Early search algorithms have mostly relied on a simple pattern matching between the search query and a document’s content. Later, search engines have improved this approach by incorporating the link structure to rank the relevance of web content (Page et al., 1999). In the last years, four streams have emerged that each address one of the disadvantages of this approach: Personalized and social search taking into account the querying user’s personal characteristics and social relationships (resp.) to adjust the ranking of the results, collaborative search aiming to exploit the information provided by historic search sessions (by potentially other users), and dynamic search considering search sessions which consist of multiple search queries. However, most of the algorithms originating from these streams were designed especially for web search. Attempts have been made to transfer such algorithms to enterprise search, but it soon has been recognized that this is hard to accomplish (O’Leary, 1997) given the different nature of these domains (e.g., the strongly differing numbers of potential users and results, no organic link structure on the intranet, etc. (McAfee, 2006)). The few algorithms that have especially been designed for enterprise search (e.g., Ronen et al., 2009) have two important limitations:

First, while some of them combine more than one of the four search streams described above, the unique chance to do so in the domain of enterprise search is often overlooked. In the environment of an enterprise search engine (ESE), users can easily be identified by their account, so that their activities can be tracked and logged across various systems.

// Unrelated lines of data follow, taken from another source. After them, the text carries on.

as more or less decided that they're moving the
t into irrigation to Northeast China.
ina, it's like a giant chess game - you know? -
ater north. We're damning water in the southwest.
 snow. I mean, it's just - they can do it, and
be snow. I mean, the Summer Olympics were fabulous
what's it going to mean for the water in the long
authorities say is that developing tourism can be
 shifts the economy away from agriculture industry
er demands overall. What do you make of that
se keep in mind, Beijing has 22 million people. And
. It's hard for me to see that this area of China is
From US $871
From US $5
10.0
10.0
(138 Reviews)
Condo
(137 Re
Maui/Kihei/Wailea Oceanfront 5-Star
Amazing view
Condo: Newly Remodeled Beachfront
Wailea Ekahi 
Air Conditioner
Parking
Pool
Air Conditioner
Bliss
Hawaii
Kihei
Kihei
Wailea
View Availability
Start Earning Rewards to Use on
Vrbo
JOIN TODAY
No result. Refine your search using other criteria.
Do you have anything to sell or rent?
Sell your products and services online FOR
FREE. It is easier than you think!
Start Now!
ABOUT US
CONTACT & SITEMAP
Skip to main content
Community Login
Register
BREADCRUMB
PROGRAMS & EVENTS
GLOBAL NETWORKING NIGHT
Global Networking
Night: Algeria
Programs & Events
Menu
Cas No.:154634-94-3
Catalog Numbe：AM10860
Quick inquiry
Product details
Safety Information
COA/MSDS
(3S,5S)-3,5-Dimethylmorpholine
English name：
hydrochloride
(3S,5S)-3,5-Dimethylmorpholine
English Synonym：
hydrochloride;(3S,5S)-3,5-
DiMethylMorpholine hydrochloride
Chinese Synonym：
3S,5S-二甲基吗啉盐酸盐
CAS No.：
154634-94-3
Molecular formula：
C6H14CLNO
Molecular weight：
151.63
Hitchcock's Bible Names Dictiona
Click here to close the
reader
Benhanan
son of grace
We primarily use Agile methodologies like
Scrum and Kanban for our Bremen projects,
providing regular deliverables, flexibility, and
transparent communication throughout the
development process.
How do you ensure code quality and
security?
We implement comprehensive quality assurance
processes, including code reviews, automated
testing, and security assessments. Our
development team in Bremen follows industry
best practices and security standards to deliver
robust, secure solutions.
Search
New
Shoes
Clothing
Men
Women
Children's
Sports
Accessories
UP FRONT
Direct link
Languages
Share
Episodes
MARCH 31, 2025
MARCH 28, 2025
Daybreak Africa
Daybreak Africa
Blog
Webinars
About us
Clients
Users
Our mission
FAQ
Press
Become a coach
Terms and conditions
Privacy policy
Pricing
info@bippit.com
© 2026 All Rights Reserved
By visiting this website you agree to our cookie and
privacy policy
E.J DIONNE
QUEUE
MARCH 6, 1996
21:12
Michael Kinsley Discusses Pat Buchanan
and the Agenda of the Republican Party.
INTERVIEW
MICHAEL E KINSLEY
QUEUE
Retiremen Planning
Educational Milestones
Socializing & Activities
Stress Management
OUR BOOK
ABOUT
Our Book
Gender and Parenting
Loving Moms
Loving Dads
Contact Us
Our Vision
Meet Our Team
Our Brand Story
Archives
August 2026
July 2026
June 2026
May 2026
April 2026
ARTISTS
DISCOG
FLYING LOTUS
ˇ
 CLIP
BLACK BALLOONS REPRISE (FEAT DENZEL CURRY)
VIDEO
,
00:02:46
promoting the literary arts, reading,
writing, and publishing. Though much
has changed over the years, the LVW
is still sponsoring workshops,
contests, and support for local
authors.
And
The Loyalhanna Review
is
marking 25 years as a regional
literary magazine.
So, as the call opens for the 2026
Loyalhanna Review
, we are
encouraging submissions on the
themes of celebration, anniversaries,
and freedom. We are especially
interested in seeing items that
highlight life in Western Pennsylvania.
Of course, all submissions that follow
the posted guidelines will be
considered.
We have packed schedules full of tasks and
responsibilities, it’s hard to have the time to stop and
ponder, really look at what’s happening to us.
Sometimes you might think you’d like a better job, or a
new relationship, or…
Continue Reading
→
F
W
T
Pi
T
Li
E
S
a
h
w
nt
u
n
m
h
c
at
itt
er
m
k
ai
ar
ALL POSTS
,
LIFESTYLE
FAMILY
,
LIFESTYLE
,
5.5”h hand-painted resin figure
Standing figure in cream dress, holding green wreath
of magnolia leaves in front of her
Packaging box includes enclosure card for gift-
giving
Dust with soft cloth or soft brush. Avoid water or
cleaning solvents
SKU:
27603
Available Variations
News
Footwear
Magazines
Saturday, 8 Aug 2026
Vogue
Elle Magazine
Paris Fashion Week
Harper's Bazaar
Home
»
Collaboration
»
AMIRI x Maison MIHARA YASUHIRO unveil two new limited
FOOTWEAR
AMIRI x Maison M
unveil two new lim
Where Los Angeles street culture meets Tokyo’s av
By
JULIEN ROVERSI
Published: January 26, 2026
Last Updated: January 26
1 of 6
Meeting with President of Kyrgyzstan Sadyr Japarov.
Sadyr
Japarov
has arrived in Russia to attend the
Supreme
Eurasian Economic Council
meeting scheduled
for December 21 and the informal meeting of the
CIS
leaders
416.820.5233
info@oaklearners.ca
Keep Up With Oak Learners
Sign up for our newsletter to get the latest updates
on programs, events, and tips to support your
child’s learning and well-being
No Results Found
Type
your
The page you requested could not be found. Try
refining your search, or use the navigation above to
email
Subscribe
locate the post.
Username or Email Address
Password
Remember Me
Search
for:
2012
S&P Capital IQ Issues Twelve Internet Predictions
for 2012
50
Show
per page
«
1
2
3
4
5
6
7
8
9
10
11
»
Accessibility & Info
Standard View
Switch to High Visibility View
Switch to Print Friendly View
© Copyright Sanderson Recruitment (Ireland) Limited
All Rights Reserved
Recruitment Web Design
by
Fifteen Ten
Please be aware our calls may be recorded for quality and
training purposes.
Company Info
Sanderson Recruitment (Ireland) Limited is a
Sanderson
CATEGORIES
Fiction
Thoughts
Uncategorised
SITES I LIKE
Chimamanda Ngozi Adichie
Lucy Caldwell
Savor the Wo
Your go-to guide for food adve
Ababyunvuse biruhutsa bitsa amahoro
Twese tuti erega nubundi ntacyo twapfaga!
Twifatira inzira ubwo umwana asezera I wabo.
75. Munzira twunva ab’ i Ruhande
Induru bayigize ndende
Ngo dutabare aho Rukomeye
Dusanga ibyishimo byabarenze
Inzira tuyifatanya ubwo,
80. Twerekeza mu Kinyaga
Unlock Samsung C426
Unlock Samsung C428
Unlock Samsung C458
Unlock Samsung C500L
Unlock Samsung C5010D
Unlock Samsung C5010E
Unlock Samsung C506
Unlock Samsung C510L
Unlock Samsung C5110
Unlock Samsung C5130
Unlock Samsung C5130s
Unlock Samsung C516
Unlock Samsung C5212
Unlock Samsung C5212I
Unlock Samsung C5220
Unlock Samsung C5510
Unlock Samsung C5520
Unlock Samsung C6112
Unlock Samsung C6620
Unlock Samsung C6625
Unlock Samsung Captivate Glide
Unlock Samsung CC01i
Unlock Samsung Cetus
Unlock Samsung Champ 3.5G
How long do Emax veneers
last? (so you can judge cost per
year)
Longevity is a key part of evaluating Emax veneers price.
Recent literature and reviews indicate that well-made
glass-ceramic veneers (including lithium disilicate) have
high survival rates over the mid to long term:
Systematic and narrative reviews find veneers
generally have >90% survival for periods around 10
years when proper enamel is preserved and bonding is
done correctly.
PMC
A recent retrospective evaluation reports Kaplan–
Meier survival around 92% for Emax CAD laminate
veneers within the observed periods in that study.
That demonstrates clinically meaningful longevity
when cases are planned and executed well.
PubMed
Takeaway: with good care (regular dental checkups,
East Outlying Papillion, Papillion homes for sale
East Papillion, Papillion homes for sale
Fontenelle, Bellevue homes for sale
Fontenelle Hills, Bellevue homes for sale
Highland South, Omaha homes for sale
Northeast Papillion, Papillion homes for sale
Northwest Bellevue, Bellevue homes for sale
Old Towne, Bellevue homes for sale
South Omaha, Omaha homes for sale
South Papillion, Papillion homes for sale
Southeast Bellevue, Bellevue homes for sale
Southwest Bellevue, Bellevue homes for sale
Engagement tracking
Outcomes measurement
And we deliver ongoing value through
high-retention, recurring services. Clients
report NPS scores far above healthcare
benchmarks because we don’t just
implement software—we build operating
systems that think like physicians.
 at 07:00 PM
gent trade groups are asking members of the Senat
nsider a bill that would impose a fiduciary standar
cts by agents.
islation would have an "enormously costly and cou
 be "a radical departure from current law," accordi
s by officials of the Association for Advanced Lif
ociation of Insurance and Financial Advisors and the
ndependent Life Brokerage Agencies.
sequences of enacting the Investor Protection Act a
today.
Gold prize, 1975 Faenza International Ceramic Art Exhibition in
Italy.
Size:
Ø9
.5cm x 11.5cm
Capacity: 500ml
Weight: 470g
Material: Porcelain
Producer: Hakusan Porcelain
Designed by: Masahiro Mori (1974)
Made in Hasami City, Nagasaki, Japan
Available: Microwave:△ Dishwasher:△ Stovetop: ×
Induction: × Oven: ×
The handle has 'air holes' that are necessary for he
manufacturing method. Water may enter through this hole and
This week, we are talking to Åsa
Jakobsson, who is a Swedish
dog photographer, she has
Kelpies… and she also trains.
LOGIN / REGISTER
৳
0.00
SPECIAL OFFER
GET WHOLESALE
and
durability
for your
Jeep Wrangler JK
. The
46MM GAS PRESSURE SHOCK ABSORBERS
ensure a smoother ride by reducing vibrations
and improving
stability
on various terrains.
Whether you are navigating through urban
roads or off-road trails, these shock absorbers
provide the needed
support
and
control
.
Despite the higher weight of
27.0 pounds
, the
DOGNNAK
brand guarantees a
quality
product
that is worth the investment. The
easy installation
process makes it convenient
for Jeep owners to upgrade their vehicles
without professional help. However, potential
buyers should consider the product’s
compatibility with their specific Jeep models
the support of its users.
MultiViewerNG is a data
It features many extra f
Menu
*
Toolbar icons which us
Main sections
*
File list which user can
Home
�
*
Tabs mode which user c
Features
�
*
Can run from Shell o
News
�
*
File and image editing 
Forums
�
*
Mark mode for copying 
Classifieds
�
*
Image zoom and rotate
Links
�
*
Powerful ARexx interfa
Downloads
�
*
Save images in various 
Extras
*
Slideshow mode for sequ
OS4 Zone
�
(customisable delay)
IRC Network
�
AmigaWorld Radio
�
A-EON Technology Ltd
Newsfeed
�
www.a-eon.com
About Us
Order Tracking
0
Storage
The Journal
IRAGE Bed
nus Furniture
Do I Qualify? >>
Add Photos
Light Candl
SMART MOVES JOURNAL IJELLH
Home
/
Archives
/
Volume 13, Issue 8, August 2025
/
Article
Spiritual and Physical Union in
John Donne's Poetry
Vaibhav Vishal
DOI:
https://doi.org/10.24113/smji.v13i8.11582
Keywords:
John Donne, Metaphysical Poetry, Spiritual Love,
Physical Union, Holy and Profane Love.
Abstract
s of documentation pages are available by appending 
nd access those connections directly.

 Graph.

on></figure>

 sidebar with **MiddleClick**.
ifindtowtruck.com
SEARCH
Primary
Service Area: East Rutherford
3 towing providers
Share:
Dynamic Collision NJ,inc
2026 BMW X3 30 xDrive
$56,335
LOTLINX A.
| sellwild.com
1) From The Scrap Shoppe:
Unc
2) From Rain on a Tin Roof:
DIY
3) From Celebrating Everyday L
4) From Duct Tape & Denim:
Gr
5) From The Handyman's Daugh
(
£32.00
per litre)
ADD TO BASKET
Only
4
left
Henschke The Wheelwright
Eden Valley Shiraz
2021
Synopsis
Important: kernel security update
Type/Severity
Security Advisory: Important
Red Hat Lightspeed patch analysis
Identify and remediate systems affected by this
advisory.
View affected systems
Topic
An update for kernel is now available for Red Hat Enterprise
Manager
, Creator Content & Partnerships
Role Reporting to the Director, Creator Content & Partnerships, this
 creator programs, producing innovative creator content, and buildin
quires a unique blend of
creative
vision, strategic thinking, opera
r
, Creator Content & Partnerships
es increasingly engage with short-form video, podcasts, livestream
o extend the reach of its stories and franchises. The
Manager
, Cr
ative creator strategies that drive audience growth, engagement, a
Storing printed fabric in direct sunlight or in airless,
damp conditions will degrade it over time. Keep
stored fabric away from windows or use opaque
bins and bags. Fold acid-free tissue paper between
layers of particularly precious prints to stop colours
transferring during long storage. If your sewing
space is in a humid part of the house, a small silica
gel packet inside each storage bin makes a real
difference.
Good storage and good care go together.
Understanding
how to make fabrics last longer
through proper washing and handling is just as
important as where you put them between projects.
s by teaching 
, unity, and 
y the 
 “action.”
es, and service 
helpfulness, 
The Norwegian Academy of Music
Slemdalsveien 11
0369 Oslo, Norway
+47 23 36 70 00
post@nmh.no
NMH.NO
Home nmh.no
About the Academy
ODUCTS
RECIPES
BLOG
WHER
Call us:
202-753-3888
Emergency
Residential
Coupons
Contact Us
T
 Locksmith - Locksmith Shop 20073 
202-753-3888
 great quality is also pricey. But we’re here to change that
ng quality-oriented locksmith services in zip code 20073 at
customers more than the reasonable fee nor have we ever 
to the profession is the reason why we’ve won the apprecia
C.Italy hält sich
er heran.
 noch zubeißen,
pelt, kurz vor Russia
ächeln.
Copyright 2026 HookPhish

This enables a special form of collaborative search: For a search session, it can be predicted using historical information on previous search sessions:

  • 1.

    Whether it will be successful,

  • 2.

    Which document the querying user is likely to search for, and

  • 3.

    How she will refine her search queries (integrating dynamic search).

The available information can be weighted by the strength of her similarity and relationship with the previous querying users (integrating personalized and social search).